Texas Gov. George W. Bush's presidential campaign has been dogged by
questions about whether Bush used drugs in his younger years, though
no one has produced any evidence or made any credible allegations of
illegal drug use by him.

Hatch based his statement on information gathered from FBI files of
judicial candidates. He has access to the files as chairman of the
Judiciary Committee. "This is for very high administration officials,
including all federal judges. You'd be shocked by how many of them
have used drugs in their earlier lives," he said. "Now, if I thought
that was disqualifying, because somebody made a mistake earlier in
their lifetime, we wouldn't be putting through a lot of these judges."

Hatch said he evaluates them based on "what they are today, not what
they were" and what they have done with their lives. Nevertheless, he
worries that federal judges who have used drugs can become lenient
when deciding drug cases.

"I'll tell you one thing that's wrong," he said. "You get a bunch of
federal judges on the district court bench, the trial court bench or
even the circuit court bench, who have used drugs, and know that it's
wrong now, and have changed their lives. Many of them still are more
tolerant of the usage of drugs by younger people because they did.
It's just a mind-set there that makes it even more mushy."

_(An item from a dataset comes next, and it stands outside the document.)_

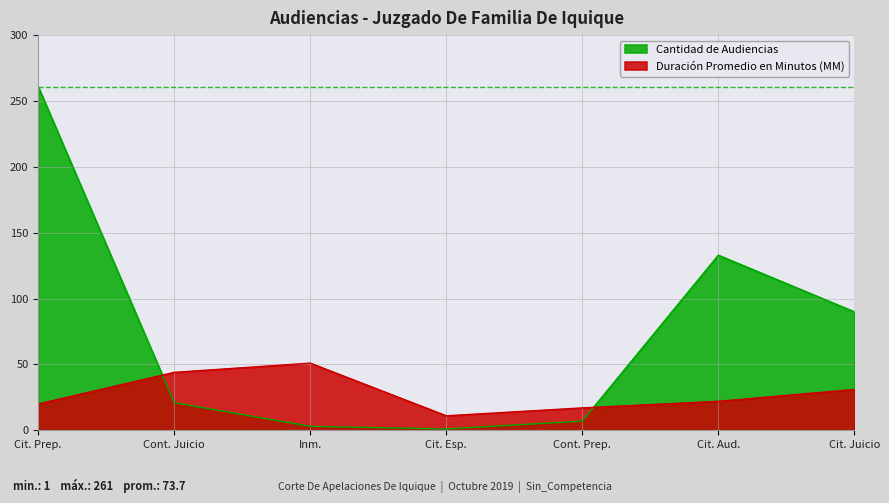

Reading left to right, what are all the values shown in this chart?

Cantidad de Audiencias: Cit. Prep.=261	Cont. Juicio=21	Inm.=3	Cit. Esp.=1	Cont. Prep.=7	Cit. Aud.=133	Cit. Juicio=90
Duración Promedio en Minutos (MM): Cit. Prep.=20	Cont. Juicio=44	Inm.=51	Cit. Esp.=11	Cont. Prep.=17	Cit. Aud.=22	Cit. Juicio=31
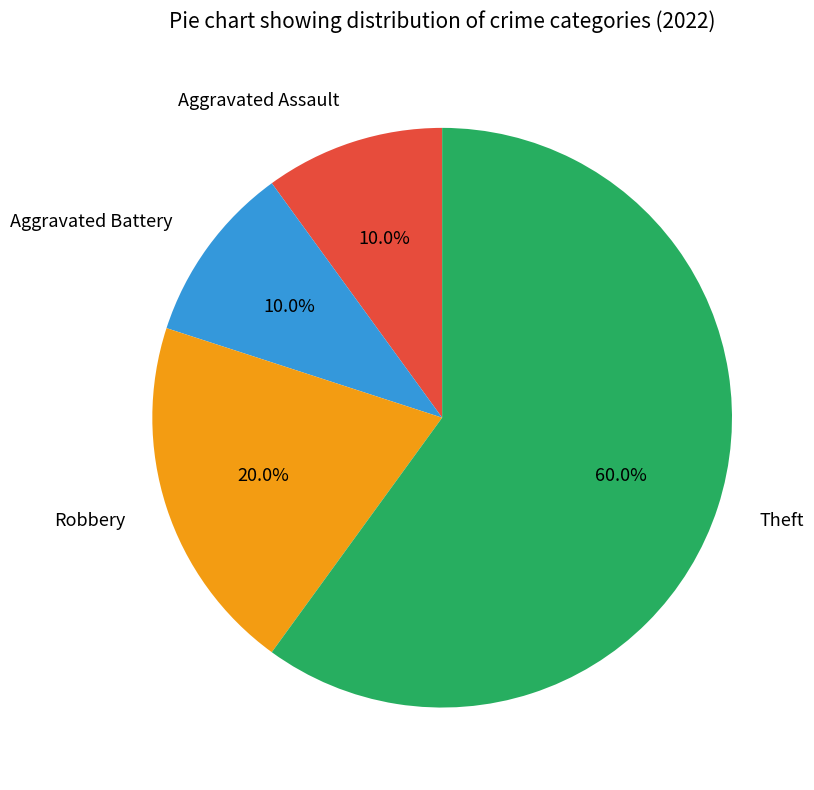

Does Theft account for over 50% of the chart?

Yes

Hatch, who also is a candidate for the GOP presidential nomination,
has urged Bush to get the question of illegal drug use behind him by
speaking candidly. "He should answer those questions," Hatch said. "He
ought to answer them, and if he did take cocaine, he ought to say what
it was and get it behind him and say how he overcame it and what he
did to get his life straight."

Bush acknowledged he once drank heavily and made youthful "mistakes."
Pressed for more answers, he finally said he had not used illegal
drugs in the past 25 years but did not elaborate. Except for Bush, all
of the GOP candidates have said they have never used illegal drugs.

The Democratic rivals for the presidential nomination, Vice President
Al Gore and former Sen. Bill Bradley, have admitted experimenting with
marijuana as youths. Fueled by speculation about Bush, the question
of politicians' drug use has been much in the news lately. The White
House said Tuesday that President Clinton never used cocaine. A Rhode
Island Republican candidate for the U.S. Senate admitted Sunday trying
cocaine while a college student in the early 1970s.